Sorry yes very true. In a younger horse or a horse that's not doing level 2 or higher in Dressage, I prefer to see a "long and low" headset, like this:
- ignore the rider haha
- this horse is a little more elevated, but you get the idea.[/img]
    06-02-2008, 11:30 PM
Not trying to be picky, but in that first pic, the horse seems to be hanging his head too low ...
    06-02-2008, 11:36 PM
I agree Jubilee. The horse's poll is below its withers. That's not how it's supposed to be.
    06-03-2008, 12:45 AM
Yeah, I agree with everyone. That horse does look like his head's a bit low!
    06-03-2008, 10:55 AM
Thanks guys! So, I guess I was on the bridal, but didn't eve try to be...any suggestions on how to get there on command?
    06-03-2008, 01:15 PM
There's not really a command for it. Not a command like when you say trot, the horse trots. There's no, "Come on Buddy, get on the bridle!" I'm not sure exactly what you can do though. My friend used to ride with her reins at her knees every now and then to get her horse's head nice, low, and on the bit.
    06-03-2008, 01:54 PM
Okay, that first horse was low in the poll, but he was working through his back and was ON THE VERTICAL which was what I was trying to get at.

I have to say no no no to riders dropping their hands to get the horses on the bit; always keep your position correct and make the horse come to you. Also, in response to the "there's no command for it" - yes there is. You keep the horse between your legs and ask for them to give to your hands.. I'll explain more below.

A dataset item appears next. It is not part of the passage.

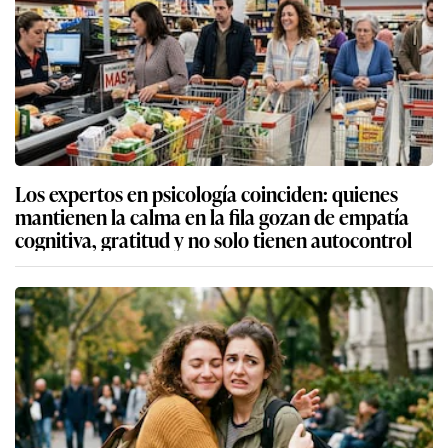
Los expertos en psicología coinciden: quienes
mantienen la calma en la fila gozan de empatía
cognitiva, gratitud y no solo tienen autocontrol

Here is a post I wrote back in Feb illustrating how to get a horse on the bit:

I'll try and explain it in very very simple terms:
You need the horse to be supple through the body before you even think about getting the head in the right place. You can do this by working on bending through circles, and making sure the horse is moving through the hindquarter. To ask for a headset, you keep the inside rein steady and check and give (like squeezing water out of a sponge) with the outside rein until the horse responds by giving through the jaw and putting its head closer to being in a headset, I.e. Lowering the poll. When he flexes, stop bugging him with your hands, and keep them steady. As soon as he raises his head or moves it out of the headset, you want to correct it by asking with the outside rein.
Ideally, I want to see a horse with a long and low headset when first learning, then you can bring the neck up and tucked when you further your dressage training. I like to see the neck flexed and the poll around the height of the wither with the head flexed so the nose is on the vertical..It looks more equitation-horse/ hunt-seat horse but this allows your horse's back to strengthen enough to ask for the "swan neck" in dressage, if you're going that far.

Picture examples:

Horse not in headset:

Horses nicely flexed in equitation-style/hunt-seat style headset:

Nice dressage Headset:

Horse Behind the Vertical:

Horse in front of the Vertical:
There is another way of getting your horse in a frame, and it's a little more straightforward:
You keep your outside rein with contact, then take your inside rein and draw your elbow straight back to your hip, and keep dirivng the horse forward in the gait you're trying to accomplish this in. They may fight and toss their heads around, but with your rein at your hip, the horse will reward itself when it goes into a frame.
Note that both reins should be of equal length.